No Free Lunch From Random Feature Ensembles: Scaling Laws and Near-Optimality Conditions

TL;DR

This paper analyzes the trade-offs between single large models and ensembles of smaller models in random-feature ridge regression, showing that larger models generally perform better unless specific conditions favor ensembles, especially in overparameterized regimes.

Contribution

It provides theoretical scaling laws and optimality conditions for ensembles versus single models in high-dimensional ridge regression, highlighting when ensembles can be near-optimal.

Findings

Single large models outperform ensembles with fixed total parameters.

Overparameterized ensembles can achieve near-optimal performance.

Scaling laws depend on kernel and task eigenstructure.

Abstract

Given a fixed budget for total model size, one must choose between training a single large model or combining the predictions of multiple smaller models. We investigate this trade-off for ensembles of random-feature ridge regression models in both the overparameterized and underparameterized regimes. Using deterministic equivalent risk estimates, we prove that when a fixed number of parameters is distributed among $K$ independently trained models, the ridge-optimized test risk increases with $K$. Consequently, a single large model achieves optimal performance. We then ask when ensembles can achieve \textit{near}-optimal performance. In the overparameterized regime, we show that, to leading order, the test error depends on ensemble size and model size only through the total feature count, so that overparameterized ensembles consistently achieve near-optimal performance.
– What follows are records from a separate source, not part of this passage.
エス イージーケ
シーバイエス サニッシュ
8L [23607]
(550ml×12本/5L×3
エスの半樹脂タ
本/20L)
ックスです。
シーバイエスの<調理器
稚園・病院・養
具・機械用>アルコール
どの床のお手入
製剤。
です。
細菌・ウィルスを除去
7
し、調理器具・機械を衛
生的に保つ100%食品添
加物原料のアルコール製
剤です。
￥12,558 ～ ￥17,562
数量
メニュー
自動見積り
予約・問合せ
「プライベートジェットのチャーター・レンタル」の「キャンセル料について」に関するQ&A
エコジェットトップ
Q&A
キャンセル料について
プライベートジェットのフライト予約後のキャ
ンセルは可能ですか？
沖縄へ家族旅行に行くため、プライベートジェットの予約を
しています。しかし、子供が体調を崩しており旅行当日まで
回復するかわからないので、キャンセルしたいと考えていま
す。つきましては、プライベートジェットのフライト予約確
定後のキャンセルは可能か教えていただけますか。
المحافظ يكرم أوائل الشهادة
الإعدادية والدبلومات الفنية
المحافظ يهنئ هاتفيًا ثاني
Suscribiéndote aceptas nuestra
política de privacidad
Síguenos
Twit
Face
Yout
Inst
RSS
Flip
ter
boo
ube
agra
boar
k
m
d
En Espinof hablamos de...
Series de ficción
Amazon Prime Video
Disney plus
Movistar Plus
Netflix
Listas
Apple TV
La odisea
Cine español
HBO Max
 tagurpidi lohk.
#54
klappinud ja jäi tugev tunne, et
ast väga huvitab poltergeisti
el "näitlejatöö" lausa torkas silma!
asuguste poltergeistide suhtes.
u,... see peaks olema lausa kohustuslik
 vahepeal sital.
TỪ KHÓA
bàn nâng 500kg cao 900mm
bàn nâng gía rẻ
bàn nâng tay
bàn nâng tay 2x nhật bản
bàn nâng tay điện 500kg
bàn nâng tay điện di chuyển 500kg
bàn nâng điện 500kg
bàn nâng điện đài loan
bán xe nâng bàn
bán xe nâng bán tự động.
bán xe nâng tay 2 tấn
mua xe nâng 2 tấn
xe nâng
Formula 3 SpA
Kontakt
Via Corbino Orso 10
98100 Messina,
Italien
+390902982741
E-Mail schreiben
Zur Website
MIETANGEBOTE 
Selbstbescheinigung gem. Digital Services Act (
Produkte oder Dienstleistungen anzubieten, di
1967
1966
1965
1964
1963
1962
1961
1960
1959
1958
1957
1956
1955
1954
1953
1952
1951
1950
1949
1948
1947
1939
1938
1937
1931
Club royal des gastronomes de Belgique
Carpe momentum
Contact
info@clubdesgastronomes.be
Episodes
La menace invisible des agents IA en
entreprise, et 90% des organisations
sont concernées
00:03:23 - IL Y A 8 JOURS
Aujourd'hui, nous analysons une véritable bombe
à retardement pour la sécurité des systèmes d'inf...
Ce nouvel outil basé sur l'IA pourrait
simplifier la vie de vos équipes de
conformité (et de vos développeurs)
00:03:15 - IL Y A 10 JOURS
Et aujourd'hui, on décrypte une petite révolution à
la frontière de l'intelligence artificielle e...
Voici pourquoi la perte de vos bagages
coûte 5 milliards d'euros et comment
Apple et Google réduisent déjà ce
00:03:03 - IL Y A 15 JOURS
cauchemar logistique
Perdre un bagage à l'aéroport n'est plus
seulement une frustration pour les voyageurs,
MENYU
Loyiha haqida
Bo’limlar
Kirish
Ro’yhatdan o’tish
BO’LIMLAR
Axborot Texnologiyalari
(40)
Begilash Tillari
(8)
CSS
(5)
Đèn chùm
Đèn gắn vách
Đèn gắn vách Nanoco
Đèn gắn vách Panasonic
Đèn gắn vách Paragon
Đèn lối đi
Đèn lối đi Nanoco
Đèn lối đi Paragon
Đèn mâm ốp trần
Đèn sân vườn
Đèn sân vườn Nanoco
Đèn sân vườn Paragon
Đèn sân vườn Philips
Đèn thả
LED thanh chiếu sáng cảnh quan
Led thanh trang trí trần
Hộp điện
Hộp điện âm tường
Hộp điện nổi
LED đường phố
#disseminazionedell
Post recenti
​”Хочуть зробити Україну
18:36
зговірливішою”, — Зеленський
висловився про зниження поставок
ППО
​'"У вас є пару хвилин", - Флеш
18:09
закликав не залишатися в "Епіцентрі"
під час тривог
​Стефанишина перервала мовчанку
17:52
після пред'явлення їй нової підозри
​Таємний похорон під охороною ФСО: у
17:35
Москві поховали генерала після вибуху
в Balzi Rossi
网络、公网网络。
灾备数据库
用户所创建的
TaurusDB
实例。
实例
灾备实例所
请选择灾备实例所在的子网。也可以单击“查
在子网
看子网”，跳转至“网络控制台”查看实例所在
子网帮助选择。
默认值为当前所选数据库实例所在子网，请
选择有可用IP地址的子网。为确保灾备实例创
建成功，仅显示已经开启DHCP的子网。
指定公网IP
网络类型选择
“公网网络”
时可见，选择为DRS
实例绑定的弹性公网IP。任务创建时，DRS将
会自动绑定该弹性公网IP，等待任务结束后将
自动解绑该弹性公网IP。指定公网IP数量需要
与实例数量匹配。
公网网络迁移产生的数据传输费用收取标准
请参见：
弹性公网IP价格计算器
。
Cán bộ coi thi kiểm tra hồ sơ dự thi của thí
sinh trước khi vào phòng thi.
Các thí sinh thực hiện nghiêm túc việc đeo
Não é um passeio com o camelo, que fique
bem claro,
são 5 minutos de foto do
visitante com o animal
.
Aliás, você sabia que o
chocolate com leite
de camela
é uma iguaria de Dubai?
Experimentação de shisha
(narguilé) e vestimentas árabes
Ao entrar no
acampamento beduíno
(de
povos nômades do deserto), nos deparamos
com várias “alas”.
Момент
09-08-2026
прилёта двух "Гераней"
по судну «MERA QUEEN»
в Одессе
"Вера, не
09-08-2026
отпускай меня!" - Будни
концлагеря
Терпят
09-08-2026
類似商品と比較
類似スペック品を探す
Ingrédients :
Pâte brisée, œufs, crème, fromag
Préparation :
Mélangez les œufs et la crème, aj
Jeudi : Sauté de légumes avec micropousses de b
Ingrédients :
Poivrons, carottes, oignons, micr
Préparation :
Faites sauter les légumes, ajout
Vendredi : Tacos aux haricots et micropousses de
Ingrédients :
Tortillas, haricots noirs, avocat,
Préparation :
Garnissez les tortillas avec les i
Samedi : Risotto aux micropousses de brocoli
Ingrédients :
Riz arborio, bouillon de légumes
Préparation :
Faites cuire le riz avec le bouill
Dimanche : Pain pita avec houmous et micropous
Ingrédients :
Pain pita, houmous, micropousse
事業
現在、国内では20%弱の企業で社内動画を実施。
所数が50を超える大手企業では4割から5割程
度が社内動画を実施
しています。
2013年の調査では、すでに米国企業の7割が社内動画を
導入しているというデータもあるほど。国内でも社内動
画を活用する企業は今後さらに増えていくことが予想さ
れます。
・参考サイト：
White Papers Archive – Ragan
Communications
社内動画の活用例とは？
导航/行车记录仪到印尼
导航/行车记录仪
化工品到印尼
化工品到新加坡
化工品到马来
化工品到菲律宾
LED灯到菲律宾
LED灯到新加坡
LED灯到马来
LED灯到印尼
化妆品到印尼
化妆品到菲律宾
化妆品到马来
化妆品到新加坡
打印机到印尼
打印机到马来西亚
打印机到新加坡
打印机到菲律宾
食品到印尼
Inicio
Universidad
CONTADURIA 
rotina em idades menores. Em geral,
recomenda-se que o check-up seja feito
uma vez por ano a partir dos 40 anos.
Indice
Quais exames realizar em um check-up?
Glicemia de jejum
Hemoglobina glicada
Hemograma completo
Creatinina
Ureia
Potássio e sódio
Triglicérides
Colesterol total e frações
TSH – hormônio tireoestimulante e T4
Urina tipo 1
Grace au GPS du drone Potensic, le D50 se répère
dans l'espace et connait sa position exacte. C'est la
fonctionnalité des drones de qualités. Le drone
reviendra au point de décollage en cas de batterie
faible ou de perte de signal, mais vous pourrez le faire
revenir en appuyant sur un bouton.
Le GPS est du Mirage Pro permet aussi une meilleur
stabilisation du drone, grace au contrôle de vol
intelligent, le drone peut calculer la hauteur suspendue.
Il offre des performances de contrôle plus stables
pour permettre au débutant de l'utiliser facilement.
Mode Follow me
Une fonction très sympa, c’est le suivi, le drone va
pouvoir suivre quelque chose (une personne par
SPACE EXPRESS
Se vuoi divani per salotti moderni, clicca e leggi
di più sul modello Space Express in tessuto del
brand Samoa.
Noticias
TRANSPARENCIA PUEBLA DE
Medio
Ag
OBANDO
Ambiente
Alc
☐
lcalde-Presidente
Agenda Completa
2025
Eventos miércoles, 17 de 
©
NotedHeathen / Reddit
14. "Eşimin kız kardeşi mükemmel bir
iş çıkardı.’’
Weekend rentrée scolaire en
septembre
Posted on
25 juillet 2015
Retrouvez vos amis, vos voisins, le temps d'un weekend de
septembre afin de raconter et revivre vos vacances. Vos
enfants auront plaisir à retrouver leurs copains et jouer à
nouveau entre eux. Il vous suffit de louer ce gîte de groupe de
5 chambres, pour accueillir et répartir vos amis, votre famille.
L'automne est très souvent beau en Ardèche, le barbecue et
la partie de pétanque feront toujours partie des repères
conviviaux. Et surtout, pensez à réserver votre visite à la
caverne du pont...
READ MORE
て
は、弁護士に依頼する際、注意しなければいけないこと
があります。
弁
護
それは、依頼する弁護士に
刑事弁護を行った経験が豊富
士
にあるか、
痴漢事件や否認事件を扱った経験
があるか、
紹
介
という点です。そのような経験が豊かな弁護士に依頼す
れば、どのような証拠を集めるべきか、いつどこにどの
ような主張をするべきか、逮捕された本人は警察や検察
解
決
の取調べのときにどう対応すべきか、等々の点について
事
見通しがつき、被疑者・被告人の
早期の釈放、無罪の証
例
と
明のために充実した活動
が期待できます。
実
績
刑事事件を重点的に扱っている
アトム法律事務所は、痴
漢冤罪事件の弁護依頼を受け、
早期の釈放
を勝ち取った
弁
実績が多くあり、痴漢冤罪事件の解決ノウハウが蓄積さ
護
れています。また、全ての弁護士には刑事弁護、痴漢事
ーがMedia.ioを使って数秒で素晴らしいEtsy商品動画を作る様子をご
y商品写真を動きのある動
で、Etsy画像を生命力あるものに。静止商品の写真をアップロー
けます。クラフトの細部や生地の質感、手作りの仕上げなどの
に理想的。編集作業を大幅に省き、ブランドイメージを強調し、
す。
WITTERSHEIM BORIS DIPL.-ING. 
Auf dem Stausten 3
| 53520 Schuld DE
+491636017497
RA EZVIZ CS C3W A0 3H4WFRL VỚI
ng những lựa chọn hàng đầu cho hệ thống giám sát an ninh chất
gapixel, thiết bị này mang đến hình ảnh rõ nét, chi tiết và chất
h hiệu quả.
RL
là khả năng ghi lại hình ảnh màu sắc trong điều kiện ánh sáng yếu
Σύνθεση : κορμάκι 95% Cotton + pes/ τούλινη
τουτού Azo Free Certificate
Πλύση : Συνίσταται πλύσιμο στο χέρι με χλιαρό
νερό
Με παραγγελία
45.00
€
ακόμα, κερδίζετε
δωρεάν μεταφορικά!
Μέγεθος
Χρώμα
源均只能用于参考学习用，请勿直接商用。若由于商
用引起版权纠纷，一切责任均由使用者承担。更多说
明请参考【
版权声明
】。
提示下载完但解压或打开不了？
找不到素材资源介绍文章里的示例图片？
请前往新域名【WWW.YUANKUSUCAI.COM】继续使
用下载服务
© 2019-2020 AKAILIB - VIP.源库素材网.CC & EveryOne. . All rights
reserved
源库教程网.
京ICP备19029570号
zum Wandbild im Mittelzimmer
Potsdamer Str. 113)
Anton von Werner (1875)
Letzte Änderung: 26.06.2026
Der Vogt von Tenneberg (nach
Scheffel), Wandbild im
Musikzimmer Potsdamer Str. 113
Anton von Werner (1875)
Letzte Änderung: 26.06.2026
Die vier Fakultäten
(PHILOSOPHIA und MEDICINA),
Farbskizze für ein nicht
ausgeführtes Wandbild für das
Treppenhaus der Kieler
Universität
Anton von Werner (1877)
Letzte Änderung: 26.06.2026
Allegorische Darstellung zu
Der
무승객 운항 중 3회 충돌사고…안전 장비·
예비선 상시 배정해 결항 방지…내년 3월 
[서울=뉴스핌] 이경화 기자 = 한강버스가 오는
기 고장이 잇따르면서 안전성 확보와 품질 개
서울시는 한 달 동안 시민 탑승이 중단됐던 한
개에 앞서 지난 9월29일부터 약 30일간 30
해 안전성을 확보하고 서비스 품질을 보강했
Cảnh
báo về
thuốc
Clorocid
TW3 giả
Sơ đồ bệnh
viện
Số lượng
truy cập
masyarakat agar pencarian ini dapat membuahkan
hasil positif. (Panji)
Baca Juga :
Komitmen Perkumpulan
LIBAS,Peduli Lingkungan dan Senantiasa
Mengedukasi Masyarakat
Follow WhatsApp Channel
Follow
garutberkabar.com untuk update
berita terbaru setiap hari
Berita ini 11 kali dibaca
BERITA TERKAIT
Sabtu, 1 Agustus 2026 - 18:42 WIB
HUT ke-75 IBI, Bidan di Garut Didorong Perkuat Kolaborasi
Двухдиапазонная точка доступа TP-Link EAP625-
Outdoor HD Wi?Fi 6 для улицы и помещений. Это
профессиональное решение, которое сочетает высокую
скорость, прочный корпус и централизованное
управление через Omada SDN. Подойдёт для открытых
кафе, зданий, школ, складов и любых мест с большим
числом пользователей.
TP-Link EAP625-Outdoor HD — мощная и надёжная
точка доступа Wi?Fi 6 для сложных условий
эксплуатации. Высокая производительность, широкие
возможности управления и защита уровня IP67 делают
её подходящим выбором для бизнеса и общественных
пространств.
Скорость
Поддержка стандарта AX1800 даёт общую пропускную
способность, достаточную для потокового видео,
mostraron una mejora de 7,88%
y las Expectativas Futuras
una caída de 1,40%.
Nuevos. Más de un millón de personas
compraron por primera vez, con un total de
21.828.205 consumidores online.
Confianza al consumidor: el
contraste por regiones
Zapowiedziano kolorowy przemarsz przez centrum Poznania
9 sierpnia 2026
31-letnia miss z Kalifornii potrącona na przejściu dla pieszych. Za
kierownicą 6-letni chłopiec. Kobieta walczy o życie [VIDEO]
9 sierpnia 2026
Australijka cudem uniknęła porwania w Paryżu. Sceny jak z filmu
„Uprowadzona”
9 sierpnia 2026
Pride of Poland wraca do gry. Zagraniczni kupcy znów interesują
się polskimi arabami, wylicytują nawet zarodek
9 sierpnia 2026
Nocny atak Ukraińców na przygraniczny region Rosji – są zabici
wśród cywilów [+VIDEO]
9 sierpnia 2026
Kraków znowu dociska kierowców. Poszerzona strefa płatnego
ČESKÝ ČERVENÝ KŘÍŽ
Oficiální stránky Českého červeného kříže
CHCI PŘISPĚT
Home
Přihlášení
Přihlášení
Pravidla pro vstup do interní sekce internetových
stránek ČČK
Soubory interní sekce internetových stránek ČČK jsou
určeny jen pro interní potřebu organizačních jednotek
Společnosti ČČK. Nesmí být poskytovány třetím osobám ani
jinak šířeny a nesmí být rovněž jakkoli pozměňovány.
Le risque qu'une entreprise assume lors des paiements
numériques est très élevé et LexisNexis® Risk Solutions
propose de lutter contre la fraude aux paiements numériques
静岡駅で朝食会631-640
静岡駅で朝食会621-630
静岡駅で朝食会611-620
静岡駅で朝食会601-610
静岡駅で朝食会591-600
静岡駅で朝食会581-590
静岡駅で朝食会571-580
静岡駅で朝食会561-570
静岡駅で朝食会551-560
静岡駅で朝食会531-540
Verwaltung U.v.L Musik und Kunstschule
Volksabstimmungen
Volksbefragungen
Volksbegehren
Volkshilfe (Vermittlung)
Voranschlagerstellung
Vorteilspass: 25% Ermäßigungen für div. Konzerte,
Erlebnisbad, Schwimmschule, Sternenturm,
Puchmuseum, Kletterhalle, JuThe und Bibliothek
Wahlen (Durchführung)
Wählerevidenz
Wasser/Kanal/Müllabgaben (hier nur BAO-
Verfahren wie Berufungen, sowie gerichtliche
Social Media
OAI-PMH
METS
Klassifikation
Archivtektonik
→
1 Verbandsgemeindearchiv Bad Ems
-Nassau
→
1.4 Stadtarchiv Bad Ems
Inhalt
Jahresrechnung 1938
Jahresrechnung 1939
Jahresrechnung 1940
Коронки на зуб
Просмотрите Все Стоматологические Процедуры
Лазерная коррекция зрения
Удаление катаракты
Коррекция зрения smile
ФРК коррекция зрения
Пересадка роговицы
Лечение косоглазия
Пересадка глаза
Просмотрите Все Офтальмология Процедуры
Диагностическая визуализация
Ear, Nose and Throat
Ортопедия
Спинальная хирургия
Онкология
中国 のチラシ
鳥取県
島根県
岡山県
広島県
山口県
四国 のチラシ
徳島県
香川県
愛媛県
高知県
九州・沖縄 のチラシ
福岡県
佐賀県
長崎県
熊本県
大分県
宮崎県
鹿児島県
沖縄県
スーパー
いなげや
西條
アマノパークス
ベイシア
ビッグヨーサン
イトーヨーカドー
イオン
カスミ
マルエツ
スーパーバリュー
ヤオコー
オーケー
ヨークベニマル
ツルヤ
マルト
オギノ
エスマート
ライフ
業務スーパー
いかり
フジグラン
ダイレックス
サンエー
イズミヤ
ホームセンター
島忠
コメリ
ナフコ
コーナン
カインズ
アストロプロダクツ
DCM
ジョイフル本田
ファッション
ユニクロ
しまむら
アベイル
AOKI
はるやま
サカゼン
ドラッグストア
To understand underparameterized ensembles, we derive scaling laws for the test risk as a function of total parameter count when the ensemble size and parameters per ensemble member are jointly scaled according to a ``growth exponent'' $\ell$. While the optimal error scaling is always achieved by increasing model size with a fixed ensemble size, our analysis identifies conditions on the kernel and task eigenstructure under which near-optimal scaling laws can be obtained by joint scaling of ensemble size and model size.